(Document layout detection data)
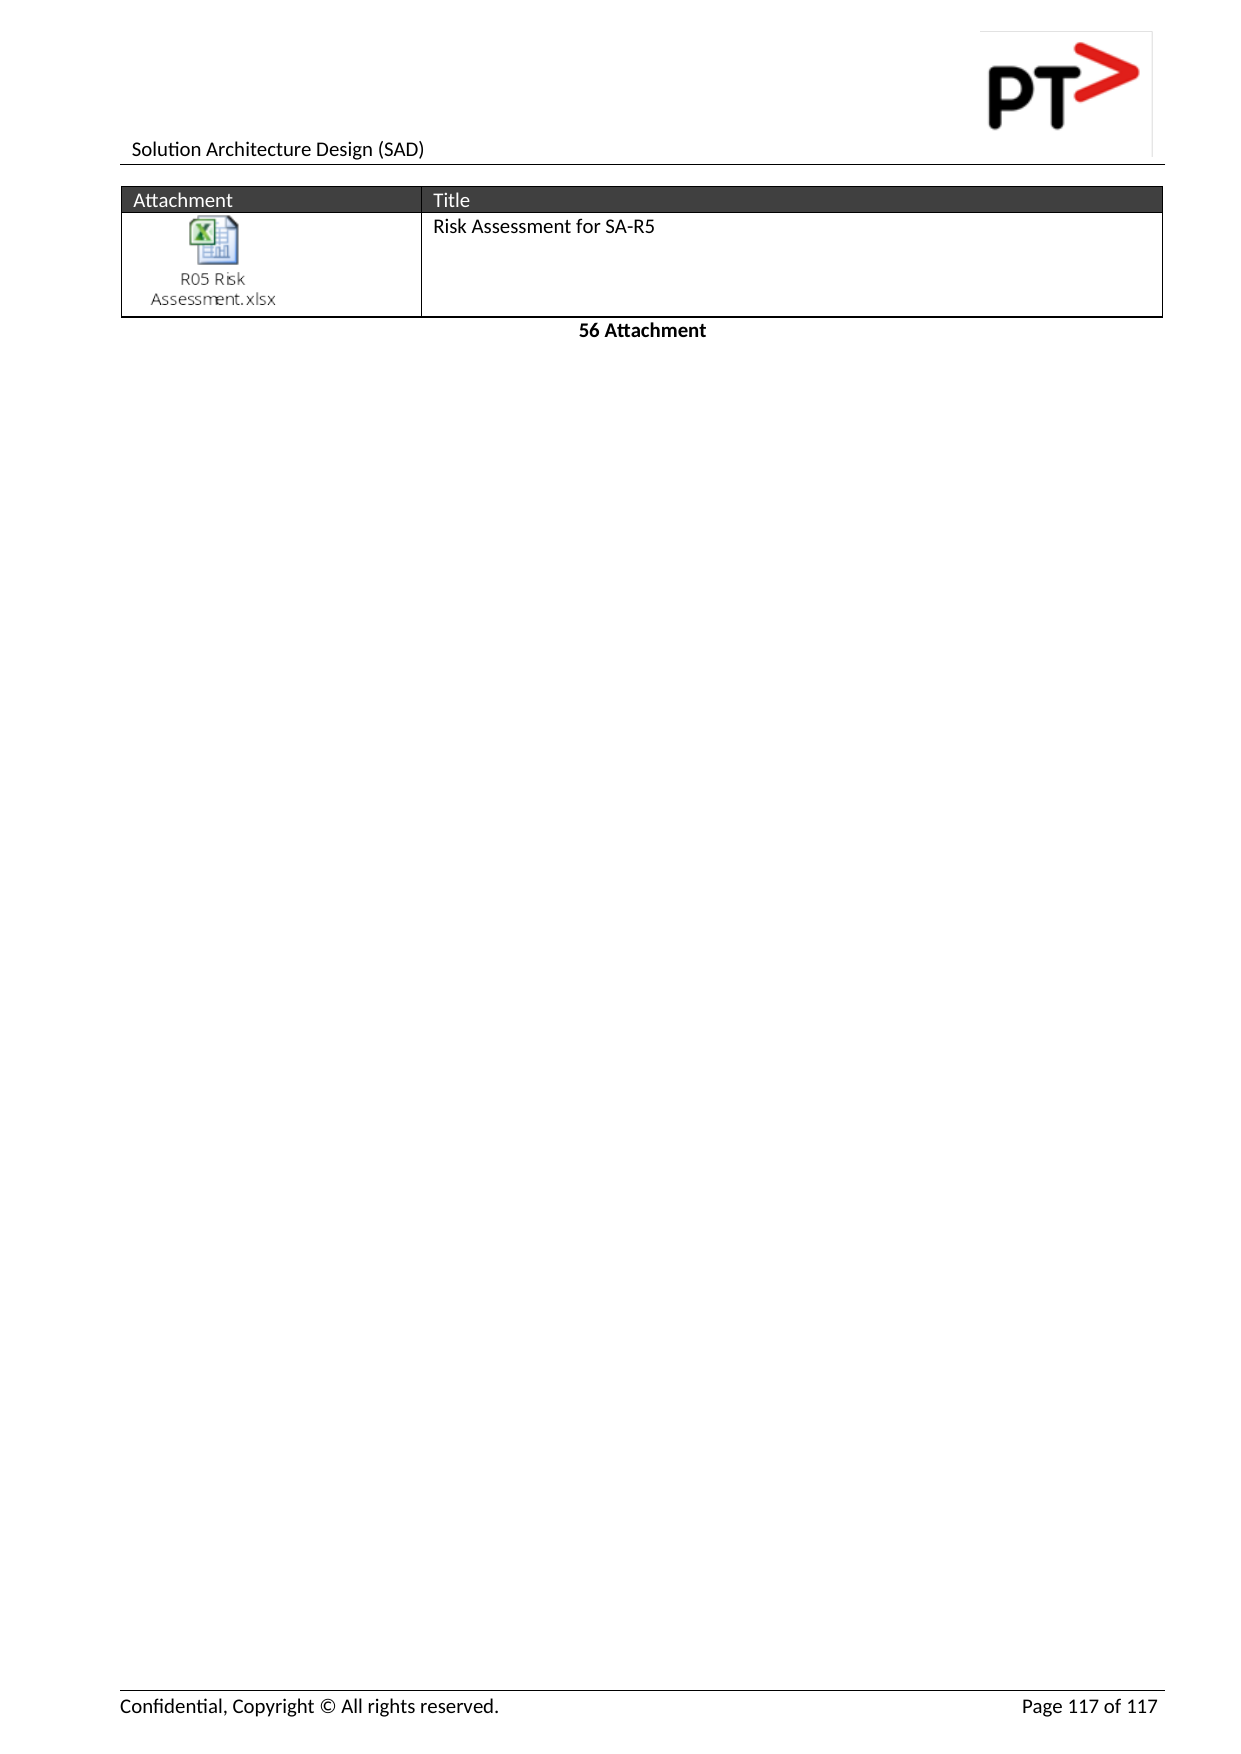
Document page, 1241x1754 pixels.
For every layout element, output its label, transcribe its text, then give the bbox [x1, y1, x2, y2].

picture [980, 30, 1154, 157]
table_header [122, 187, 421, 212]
text 56 Attachment [120, 317, 1165, 343]
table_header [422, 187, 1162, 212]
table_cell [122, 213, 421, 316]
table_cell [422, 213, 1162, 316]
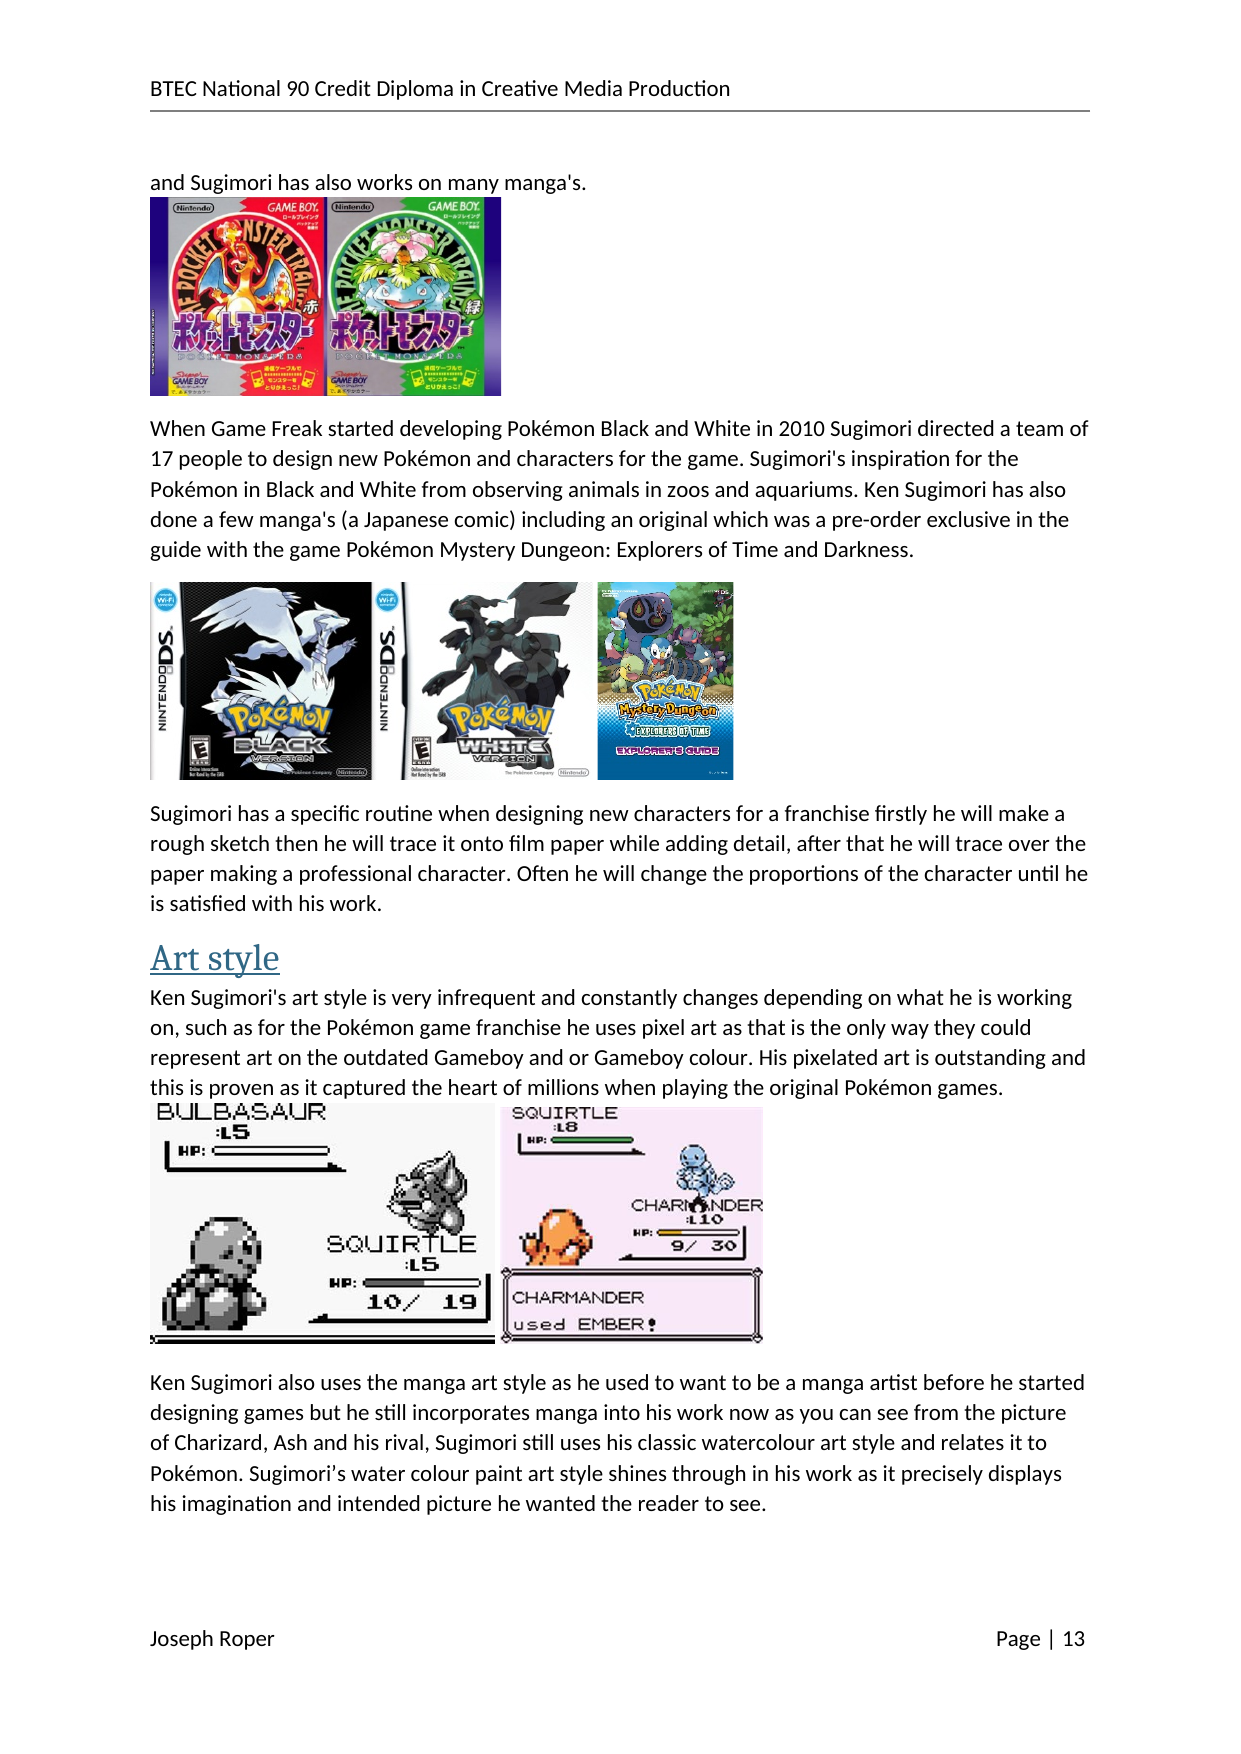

> [INSTRUCTIONS FOR THE TASK]
Please retype the lines from the one containing "table_header [422, 187, 1162, 212]" through the last line of the records above, exactly as written, and leave out any pictures.

> [RESPONSE TO THE TASK]
table_header [422, 187, 1162, 212]
table_cell [122, 213, 421, 316]
table_cell [422, 213, 1162, 316]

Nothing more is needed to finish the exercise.